Armada of new ships sinks accuracy of the index as measure of global health

LONDON -- Uncertainty over how many new ships will be built this year is expected to marginalize a popular measure of the global economy's health -- the Baltic Dry Index.

The index, a measure of shipping costs, gained importance over the last decade as a key gauge not just for the shipping industry but the global economy. Due to the shipping industry's stable supply structure, the index was touted as a good proxy for overall demand for raw materials, the basic building blocks of an economy.

But with an unusually large number of ships scheduled to come into operation in 2010, the index no longer presents such a straightforward view of raw-material demand, and hence economic growth.

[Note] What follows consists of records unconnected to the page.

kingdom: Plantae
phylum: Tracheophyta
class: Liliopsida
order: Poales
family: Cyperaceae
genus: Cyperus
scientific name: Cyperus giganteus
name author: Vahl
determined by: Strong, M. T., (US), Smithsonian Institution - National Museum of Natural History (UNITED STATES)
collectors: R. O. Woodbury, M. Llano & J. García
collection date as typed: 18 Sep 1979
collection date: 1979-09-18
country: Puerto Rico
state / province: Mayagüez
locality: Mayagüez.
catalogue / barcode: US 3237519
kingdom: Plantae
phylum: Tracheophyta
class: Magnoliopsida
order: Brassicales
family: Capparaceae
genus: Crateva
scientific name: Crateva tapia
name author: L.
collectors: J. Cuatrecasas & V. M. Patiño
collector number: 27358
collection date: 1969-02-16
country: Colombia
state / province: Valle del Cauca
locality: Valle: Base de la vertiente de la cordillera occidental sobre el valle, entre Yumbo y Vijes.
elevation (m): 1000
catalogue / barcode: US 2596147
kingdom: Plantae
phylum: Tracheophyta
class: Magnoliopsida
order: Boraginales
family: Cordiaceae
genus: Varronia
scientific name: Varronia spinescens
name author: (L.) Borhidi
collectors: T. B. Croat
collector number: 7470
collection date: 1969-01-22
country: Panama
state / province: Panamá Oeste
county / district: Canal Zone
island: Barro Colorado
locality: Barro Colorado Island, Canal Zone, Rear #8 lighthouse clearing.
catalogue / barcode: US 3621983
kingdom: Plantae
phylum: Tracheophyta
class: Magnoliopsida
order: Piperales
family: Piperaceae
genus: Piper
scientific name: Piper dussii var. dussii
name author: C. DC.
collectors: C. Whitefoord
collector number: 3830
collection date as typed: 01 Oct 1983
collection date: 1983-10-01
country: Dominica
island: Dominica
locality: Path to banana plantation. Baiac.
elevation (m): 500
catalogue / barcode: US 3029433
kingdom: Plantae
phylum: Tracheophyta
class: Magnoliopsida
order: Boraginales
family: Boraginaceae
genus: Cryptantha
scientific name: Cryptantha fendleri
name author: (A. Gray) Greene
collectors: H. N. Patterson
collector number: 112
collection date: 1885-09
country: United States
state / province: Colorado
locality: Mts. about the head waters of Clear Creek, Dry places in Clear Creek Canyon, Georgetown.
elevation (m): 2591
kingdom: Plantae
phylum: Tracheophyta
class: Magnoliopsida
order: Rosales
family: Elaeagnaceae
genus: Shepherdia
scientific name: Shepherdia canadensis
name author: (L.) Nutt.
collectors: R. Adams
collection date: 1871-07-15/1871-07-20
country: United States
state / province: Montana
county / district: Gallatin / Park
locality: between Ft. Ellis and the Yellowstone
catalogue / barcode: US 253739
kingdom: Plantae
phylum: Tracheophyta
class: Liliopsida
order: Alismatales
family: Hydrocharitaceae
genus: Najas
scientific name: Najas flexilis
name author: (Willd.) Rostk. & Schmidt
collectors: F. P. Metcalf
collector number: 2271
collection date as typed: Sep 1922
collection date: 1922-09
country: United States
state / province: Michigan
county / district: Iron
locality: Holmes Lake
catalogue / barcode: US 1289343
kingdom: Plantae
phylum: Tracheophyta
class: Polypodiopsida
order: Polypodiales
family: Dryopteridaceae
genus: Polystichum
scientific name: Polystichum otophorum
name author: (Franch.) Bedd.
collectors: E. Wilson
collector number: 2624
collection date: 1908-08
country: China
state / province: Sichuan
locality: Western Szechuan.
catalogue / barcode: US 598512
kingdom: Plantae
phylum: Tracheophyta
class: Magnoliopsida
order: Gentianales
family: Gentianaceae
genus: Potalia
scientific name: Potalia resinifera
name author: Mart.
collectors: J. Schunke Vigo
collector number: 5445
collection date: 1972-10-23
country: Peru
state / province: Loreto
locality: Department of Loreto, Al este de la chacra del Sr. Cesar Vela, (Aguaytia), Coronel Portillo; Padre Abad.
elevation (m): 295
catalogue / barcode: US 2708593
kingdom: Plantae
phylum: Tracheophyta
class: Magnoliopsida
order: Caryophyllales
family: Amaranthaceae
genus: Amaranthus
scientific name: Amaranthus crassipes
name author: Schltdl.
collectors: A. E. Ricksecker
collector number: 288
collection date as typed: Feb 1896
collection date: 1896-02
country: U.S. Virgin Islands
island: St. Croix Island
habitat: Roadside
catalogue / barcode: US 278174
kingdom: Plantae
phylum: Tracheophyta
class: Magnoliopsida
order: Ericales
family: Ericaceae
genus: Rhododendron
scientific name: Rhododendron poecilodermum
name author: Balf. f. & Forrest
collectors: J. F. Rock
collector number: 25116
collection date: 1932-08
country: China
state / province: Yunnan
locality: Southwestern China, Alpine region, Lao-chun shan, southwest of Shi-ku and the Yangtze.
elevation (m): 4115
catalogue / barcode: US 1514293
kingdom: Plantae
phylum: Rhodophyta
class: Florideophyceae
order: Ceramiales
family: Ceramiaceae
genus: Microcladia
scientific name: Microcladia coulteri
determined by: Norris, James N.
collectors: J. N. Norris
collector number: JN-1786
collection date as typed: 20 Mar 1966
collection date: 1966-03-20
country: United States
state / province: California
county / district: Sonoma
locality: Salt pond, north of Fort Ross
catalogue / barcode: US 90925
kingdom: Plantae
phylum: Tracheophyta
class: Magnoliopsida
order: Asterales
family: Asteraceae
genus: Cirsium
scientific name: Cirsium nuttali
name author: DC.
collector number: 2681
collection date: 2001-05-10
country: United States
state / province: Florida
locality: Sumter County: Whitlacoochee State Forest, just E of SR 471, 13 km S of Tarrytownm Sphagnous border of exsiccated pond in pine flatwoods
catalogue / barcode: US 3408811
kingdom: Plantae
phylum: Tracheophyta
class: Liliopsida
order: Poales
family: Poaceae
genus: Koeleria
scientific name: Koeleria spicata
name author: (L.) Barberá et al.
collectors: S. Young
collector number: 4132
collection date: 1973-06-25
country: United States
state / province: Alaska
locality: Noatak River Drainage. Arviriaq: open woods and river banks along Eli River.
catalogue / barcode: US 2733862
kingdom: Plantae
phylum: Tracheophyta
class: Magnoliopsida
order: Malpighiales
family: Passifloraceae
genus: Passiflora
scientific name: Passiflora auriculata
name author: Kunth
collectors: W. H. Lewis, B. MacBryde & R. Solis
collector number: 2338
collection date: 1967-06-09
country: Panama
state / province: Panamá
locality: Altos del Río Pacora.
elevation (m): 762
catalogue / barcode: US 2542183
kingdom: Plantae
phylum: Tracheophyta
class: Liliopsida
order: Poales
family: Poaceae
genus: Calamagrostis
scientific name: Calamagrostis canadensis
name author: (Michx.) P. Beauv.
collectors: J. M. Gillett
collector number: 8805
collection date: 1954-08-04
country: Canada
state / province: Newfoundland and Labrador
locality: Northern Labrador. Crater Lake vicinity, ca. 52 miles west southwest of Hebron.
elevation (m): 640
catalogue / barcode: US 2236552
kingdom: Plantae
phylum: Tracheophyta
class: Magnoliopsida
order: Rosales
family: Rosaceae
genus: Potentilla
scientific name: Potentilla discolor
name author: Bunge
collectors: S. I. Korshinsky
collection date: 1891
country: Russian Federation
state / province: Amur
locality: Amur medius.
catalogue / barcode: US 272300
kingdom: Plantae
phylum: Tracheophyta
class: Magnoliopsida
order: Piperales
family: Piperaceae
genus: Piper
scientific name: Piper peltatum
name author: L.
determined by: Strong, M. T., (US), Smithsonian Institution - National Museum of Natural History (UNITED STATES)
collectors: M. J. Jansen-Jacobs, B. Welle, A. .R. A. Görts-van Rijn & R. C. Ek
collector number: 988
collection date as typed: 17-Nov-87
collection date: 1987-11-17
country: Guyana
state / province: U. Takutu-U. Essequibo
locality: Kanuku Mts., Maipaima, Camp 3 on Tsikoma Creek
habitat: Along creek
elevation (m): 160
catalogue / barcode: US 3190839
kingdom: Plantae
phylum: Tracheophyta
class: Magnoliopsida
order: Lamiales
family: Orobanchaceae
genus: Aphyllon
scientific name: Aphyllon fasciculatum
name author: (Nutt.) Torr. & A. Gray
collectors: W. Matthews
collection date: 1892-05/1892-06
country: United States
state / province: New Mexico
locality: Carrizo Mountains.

The Baltic Dry Index "will be less responsive to shifts in demand as the oversupply of vessels becomes more pronounced," said Plamen Natzkoff, dry bulk and freight strategist at Citigroup in London. While the index "will still reflect the supply-demand balance in the freight market," its worthiness as a wider-ranging indicator will be limited, he said.

The index's publisher defends it. "There are two elements to the BDI: demand and supply. When the supply of shipping is fairly stable, demand represents a good pointer to activity in primary industry," said Jeremy Penn, CEO of the Baltic Exchange. "[The BDI] is a good indicator of dry bulk rates in the market -- we have never made great claims for it to be more than that."

The Baltic index assesses the cost for moving bulk cargoes on major shipping routes via the four largest dry-vessel classes. It is released five days a week, and gives a comparable level of the cost of moving bulk cargoes -- mostly iron ore, coal and grains.

Historically, dry-bulk shipping costs have been able to serve as a proxy for demand because ship supply has been roughly constant.

In May 2008, the index rose to a record high of 11793 as industrialized nations demanded fodder for booming economies. But by December, as demand for bulk goods dried up, the index had slid to 663. Tuesday, the index was at 2792.